O Mal lá da Casa


Ah, “Resident Evil 7: Biohazard”… que surpresa agradável! Já desde o grande “Resident Evil 4”, lançado em 2005, que não tinha qualquer tipo de interesse na série. Aliás, mesmo o RE7 esteve todo este tempo sem sequer entrar no meu radar. Mas o facto era que no mínimo dos mínimos as alterações na fórmula do jogo iriam dar um artigo interessante; aliando a isso alguns comentários de gente conhecida, lá nos decidimos a escancarar as portas da caixa-forte da sede do Ministério, desbravar as milhentas teias de aranha que por lá estavam… e acabar por tirar o dinheiro do nosso próprio bolso depois de nos depararmos com a trágica situação financeira desta mui nobre instituição.

O jogo não foi bem o que estava à espera. Apesar das afirmações da Capcom de que estavam a voltar às raízes, custava-me a crer — parecia estar a ir muito na direcção destes survival horrors mais modernos, género que tem talvez o seu representante mais popular no “Alien: Isolation”. Enquanto estes jogos tendem a focar-se muito no quão indefeso o jogador está perante os horrores com os quais se deparar, “Resident Evil” dá-lhe mais agência: o jogador não controla um pobre coitado que se viu metido numa situação com a qual não está preparado para lidar, mas sim personagens bastante competentes na arte de “dar tiros a coisas”. Para além disso, o universo da série encontra-se numa realidade… muito própria, digamos. É over-the-top, um pouco cómica e não tem medo de o admitir. Noutras palavras, não é bem terror puro. Afinal de contas, estamos a falar de uma série que tem um bloco de tofu como personagem.

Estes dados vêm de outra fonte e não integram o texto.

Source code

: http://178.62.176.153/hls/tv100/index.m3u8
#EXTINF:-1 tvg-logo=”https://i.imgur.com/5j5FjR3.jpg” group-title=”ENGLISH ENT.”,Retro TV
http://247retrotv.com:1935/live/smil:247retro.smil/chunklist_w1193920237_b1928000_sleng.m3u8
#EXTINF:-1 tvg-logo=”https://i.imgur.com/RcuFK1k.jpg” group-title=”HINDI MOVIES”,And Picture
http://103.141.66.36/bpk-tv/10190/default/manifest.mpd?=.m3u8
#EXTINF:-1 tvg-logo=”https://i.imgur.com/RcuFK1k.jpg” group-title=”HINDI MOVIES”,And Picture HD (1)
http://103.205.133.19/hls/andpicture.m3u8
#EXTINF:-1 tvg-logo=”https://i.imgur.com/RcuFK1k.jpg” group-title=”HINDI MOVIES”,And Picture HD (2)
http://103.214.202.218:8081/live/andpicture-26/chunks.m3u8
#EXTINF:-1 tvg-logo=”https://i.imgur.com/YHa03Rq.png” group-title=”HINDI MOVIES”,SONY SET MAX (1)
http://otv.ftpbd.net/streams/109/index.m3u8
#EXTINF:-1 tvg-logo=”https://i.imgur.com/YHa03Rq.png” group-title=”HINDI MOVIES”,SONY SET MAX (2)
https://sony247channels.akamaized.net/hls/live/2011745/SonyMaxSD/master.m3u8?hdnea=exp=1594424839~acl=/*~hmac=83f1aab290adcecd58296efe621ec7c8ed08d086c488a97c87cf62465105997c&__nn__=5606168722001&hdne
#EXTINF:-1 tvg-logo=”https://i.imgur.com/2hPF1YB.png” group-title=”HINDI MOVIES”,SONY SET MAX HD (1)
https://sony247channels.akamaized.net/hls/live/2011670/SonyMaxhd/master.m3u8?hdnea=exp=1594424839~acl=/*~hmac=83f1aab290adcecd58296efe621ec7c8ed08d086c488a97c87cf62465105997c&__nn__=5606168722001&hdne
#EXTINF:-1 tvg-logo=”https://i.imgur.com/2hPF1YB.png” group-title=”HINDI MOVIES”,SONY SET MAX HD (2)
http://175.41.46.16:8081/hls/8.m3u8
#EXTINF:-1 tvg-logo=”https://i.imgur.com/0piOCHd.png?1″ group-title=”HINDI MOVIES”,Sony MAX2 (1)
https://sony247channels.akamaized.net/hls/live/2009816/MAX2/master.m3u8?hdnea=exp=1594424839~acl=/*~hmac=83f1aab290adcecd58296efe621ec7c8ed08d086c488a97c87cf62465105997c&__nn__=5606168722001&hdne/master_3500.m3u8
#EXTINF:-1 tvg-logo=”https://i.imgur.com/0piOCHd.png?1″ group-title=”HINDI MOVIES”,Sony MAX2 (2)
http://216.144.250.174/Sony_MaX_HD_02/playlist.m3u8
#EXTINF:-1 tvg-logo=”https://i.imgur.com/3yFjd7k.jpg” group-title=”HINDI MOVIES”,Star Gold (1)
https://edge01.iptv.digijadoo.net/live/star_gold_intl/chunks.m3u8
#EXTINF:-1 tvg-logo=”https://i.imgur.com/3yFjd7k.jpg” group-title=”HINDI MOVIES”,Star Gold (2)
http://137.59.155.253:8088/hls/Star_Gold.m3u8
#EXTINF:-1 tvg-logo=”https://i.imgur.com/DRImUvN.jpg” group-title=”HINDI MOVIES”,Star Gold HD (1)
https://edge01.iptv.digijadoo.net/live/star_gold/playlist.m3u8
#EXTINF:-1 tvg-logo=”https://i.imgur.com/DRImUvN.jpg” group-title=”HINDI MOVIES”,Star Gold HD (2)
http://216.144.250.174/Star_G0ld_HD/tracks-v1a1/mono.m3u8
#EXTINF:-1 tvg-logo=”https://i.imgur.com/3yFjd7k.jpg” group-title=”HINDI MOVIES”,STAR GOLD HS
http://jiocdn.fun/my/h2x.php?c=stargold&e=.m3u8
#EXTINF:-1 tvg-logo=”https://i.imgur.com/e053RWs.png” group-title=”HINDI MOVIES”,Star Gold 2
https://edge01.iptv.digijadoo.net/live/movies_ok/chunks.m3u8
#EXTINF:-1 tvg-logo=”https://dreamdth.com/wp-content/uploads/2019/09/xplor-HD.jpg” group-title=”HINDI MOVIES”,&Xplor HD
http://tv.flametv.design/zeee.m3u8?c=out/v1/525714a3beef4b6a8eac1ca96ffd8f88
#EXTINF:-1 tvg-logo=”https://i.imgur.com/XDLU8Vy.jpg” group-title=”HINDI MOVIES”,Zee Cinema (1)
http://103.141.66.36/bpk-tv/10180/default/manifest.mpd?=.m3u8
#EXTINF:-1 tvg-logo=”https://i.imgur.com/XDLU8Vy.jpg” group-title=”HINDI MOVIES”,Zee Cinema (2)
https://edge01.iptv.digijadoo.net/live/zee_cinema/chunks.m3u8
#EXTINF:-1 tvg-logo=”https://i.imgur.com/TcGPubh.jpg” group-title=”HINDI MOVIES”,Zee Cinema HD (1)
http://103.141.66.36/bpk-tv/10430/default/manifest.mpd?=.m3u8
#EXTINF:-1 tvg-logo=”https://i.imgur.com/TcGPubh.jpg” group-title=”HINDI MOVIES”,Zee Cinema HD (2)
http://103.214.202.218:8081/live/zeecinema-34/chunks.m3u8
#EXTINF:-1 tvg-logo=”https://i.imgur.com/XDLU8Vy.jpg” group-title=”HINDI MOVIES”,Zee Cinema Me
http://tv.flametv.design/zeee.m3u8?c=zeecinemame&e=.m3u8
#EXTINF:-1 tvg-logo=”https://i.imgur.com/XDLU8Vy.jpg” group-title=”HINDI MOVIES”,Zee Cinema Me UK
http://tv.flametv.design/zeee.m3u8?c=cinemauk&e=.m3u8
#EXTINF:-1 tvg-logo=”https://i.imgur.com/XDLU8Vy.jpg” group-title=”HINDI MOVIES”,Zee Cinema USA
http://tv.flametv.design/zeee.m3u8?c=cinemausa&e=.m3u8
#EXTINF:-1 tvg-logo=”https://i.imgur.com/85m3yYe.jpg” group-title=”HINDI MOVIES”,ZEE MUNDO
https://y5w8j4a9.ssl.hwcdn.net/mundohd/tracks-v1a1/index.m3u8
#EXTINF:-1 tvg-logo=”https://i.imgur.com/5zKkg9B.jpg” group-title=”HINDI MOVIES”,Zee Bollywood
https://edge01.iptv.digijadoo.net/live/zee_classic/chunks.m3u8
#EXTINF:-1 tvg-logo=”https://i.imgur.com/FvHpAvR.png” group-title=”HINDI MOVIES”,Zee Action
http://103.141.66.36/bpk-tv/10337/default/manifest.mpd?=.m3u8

Não se preocupem, o Tofu tem uma naifa.

Bom, depois das minhas 20 horas com o “Resident Evil 7”, é com todo o prazer que digo que estava enganado no que toca ao jogo… mas ao mesmo tempo não estava! Este capítulo da série é ao mesmo tempo uma experiência nova e algo muito fiel às origens da série, algo que foi conseguido através de uma mudança de ritmo que se vai dando à medida que avançamos pelo jogo. Ao começar, não o reconhecemos como um “Resident Evil”. À medida que vamos avançando, porém, as peças começam a cair no sítio: voltam os puzzles, um tipo de combate muito semelhante e até mesmo a narrativa começa a encaixar-se na série em si através de alguns pequenos detalhes. Pequenos detalhes esses que foram o que mais apreciei no jogo: o foreshadowing está feito de uma maneira genial, mas só perto do fim é que nos começamos a aperceber da relevância de muito do que vimos.

Mas no melhor pano cai a nódoa, e “Resident Evil 7” não é excepção. Tem, aliás, uma coisa que me irritou um bom bocado: a sua suposta “escolha” que nos leva a um dos dois fins é completamente irrelevante. Parece lá estar só para que a Capcom possa dizer que existe, mas o jogo não nos oferece nada de diferente, fora umas mudanças no diálogo… pior ainda, se tomarmos uma das opções, apercebemo-nos imediatamente do quão pouco muda entre elas. Digamos que foi como se pusessem um cartaz a dizer “Rebuçados Grátis”, mas nos dessem antes um saco só com os papéis.

Fora este pequeno detalhe, que não deixa de ser um ódio de estimação, sem dúvida que a Capcom voltou à boa forma com esta série. Pessoalmente, espero que continue a seguir por este caminho.